■ **Dataset records**:

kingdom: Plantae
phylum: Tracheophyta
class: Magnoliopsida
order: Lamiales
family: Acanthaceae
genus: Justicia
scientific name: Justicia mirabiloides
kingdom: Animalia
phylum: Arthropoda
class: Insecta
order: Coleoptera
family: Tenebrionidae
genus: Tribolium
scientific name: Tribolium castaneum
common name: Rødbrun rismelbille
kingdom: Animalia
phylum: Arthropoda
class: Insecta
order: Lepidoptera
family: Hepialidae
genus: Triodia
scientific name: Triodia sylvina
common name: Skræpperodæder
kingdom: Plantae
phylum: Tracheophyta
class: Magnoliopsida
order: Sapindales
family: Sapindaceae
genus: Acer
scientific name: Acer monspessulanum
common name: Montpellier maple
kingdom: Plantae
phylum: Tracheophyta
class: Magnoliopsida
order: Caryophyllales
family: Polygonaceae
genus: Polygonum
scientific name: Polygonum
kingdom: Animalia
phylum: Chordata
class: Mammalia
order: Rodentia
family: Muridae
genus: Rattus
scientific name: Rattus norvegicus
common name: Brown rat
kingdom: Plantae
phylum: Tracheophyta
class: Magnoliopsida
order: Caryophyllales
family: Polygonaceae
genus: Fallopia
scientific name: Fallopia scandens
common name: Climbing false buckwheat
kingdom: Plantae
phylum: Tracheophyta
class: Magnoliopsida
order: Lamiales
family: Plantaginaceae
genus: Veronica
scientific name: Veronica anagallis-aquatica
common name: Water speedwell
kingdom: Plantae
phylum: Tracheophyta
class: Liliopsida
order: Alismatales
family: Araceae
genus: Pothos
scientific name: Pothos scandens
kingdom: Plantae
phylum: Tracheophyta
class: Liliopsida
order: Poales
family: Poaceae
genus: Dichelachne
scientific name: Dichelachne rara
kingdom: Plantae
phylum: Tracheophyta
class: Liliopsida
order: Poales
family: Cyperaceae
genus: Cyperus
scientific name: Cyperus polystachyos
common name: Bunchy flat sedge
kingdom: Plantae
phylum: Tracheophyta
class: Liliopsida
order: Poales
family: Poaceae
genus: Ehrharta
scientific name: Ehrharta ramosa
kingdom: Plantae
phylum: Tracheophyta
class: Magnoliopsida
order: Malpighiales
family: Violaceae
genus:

■ **Given instruction**:
Give every line of the records above as a JSON list of strings, one string per line, with blank lines left out.

■ **Completed task**:
[
  "kingdom: Plantae",
  "phylum: Tracheophyta",
  "class: Magnoliopsida",
  "order: Lamiales",
  "family: Acanthaceae",
  "genus: Justicia",
  "scientific name: Justicia mirabiloides",
  "kingdom: Animalia",
  "phylum: Arthropoda",
  "class: Insecta",
  "order: Coleoptera",
  "family: Tenebrionidae",
  "genus: Tribolium",
  "scientific name: Tribolium castaneum",
  "common name: Rødbrun rismelbille",
  "kingdom: Animalia",
  "phylum: Arthropoda",
  "class: Insecta",
  "order: Lepidoptera",
  "family: Hepialidae",
  "genus: Triodia",
  "scientific name: Triodia sylvina",
  "common name: Skræpperodæder",
  "kingdom: Plantae",
  "phylum: Tracheophyta",
  "class: Magnoliopsida",
  "order: Sapindales",
  "family: Sapindaceae",
  "genus: Acer",
  "scientific name: Acer monspessulanum",
  "common name: Montpellier maple",
  "kingdom: Plantae",
  "phylum: Tracheophyta",
  "class: Magnoliopsida",
  "order: Caryophyllales",
  "family: Polygonaceae",
  "genus: Polygonum",
  "scientific name: Polygonum",
  "kingdom: Animalia",
  "phylum: Chordata",
  "class: Mammalia",
  "order: Rodentia",
  "family: Muridae",
  "genus: Rattus",
  "scientific name: Rattus norvegicus",
  "common name: Brown rat",
  "kingdom: Plantae",
  "phylum: Tracheophyta",
  "class: Magnoliopsida",
  "order: Caryophyllales",
  "family: Polygonaceae",
  "genus: Fallopia",
  "scientific name: Fallopia scandens",
  "common name: Climbing false buckwheat",
  "kingdom: Plantae",
  "phylum: Tracheophyta",
  "class: Magnoliopsida",
  "order: Lamiales",
  "family: Plantaginaceae",
  "genus: Veronica",
  "scientific name: Veronica anagallis-aquatica",
  "common name: Water speedwell",
  "kingdom: Plantae",
  "phylum: Tracheophyta",
  "class: Liliopsida",
  "order: Alismatales",
  "family: Araceae",
  "genus: Pothos",
  "scientific name: Pothos scandens",
  "kingdom: Plantae",
  "phylum: Tracheophyta",
  "class: Liliopsida",
  "order: Poales",
  "family: Poaceae",
  "genus: Dichelachne",
  "scientific name: Dichelachne rara",
  "kingdom: Plantae",
  "phylum: Tracheophyta",
  "class: Liliopsida",
  "order: Poales",
  "family: Cyperaceae",
  "genus: Cyperus",
  "scientific name: Cyperus polystachyos",
  "common name: Bunchy flat sedge",
  "kingdom: Plantae",
  "phylum: Tracheophyta",
  "class: Liliopsida",
  "order: Poales",
  "family: Poaceae",
  "genus: Ehrharta",
  "scientific name: Ehrharta ramosa",
  "kingdom: Plantae",
  "phylum: Tracheophyta",
  "class: Magnoliopsida",
  "order: Malpighiales",
  "family: Violaceae",
  "genus:"
]